Fica bem na beira do rio Tejo, que se alarga para o oceano Atlântico. É lindo. Dali saíram as caravelas que descobriram o Brasil e que, de um modo ou de outro, me arremessaram para este único destino de hoje. Por que não para outro? Lisboa desperta esse tipo de pergunta sem resposta. Todas as três vezes em que fui àquela cidade quis visitar uma vez mais esse lugar fatal, e o restaurante-bar frequentado por Pessoa, ele que se sentava à beira daquele mesmo Tejo e fazia suas conjeturas de profundo niilismo existencial: "Passo horas, às vezes, no Terreiro do Paço, à beira do rio, meditando em vão."
Sempre observei aqui de longe o trabalho do procurador Luiz Francisco de Souza -que acho impecável, honesto, anormal somente no que esse termo designa "extrema superioridade".
Se Fernando Pessoa foi, como disse um crítico, um "indisciplinador de almas", alguém capaz de sacudir a cristalizada e estéril poesia portuguesa de seu tempo, o procurador Luiz Francisco -em que pese a comparação forçada- é um "indisciplinador" da ideologia da corrupção, da falta de ética, da ladroagem que norteia a politicalha da República.
Por falar em isolamento, um novo tipo de jararaca foi descoberto no arquipélago de Alcatrazes, litoral norte de São Paulo. É a jararaca-de-alcatrazes, que só existe ali. Ela é menor do que a jararaca brasileira comum, tem cor mais escura, olhos grandes, diferenças no número e na forma das escamas.
Os cientistas acham que essas características podem ter surgido da adaptação à única dieta disponível na ilha -centopéias e lagartos.
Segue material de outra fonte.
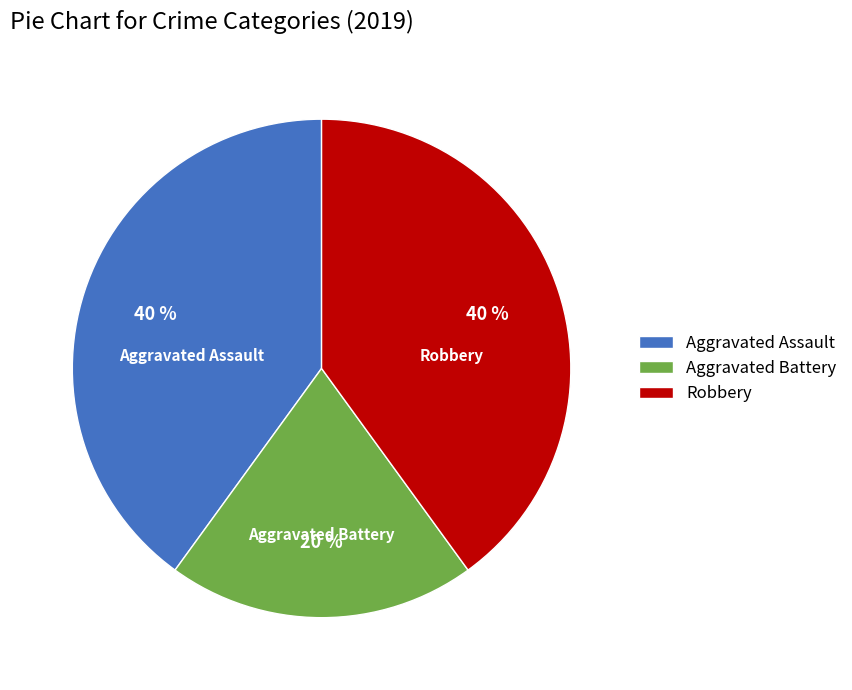

Count the number of slices in the pie.

3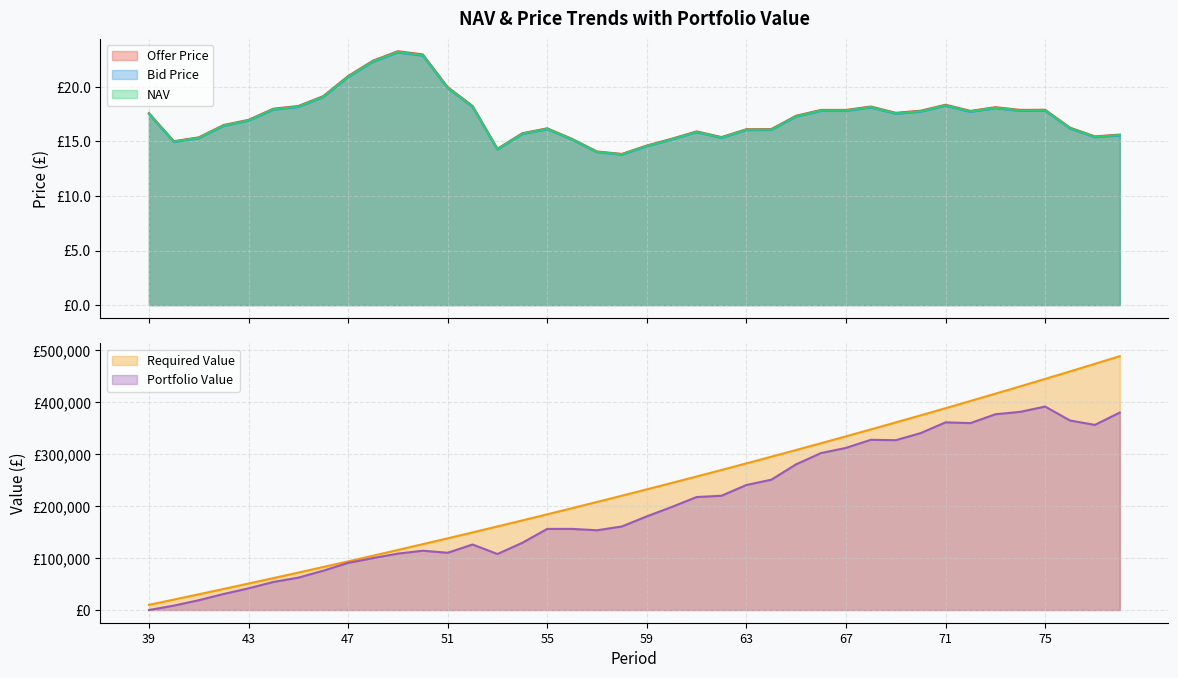

True or false: Offer Price and NAV cross at least once.

False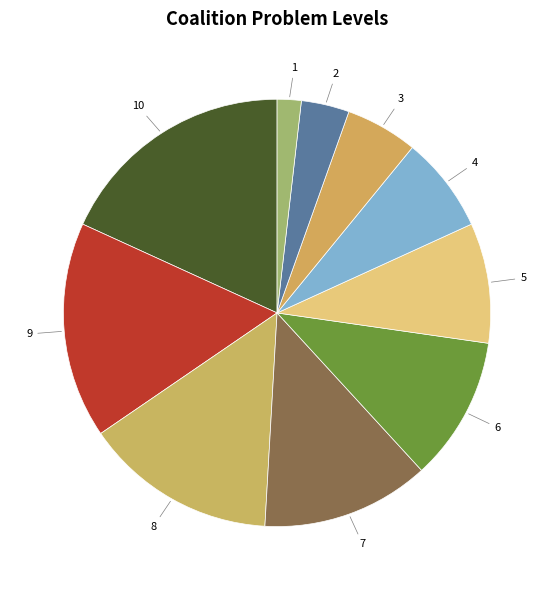

Rank the categories by value from highest to lowest.

10, 9, 8, 7, 6, 5, 4, 3, 2, 1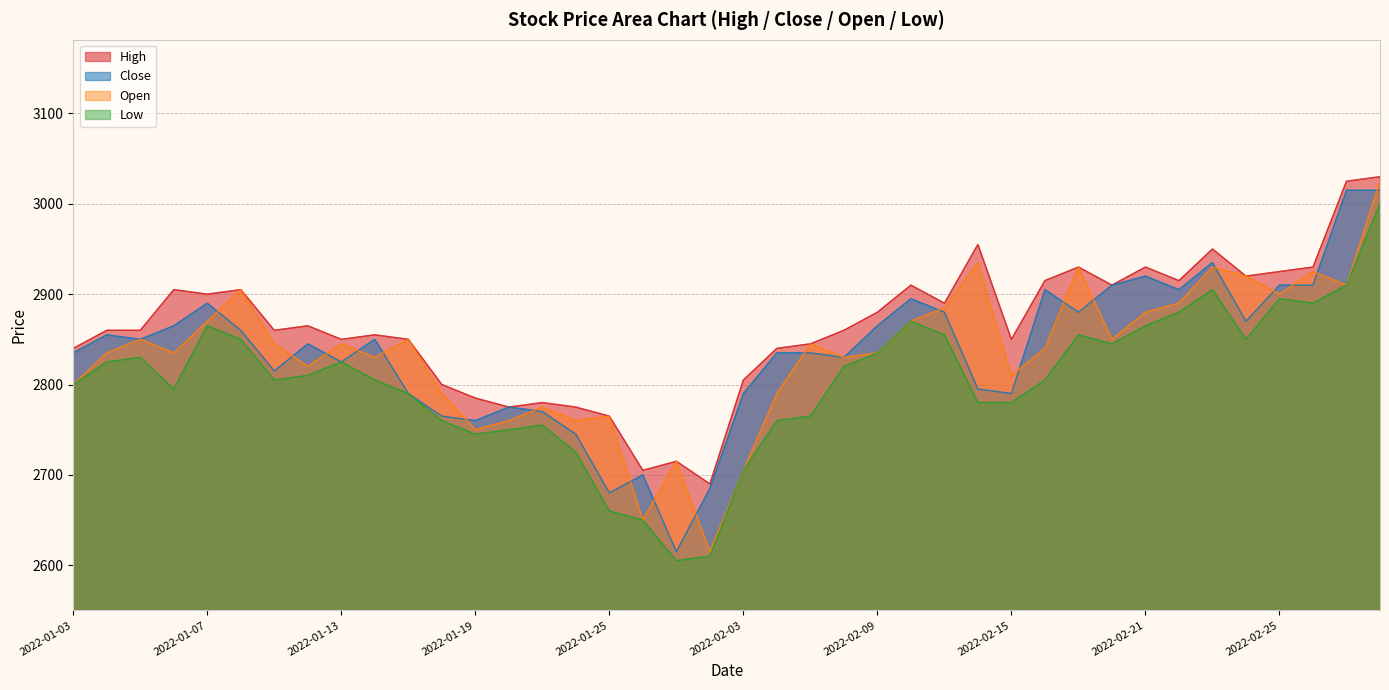

At which category does Close reach its first local peak?

2022-01-04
Ali não há os pequenos mamíferos de que as jararacas comuns se alimentam. A espécie nova pode ter se originado do isolamento, há pelo menos 11 mil anos, de populações ancestrais de jararacas comuns, pela elevação do nível das águas do mar.
Como se vê, a solidão e a ilha não matam. Geram novas espécies. Os seres se adaptam. Ou, como dizia o poeta, escrevem. "Escrever é esquecer. A literatura é a maneira mais agradável de esquecer a vida."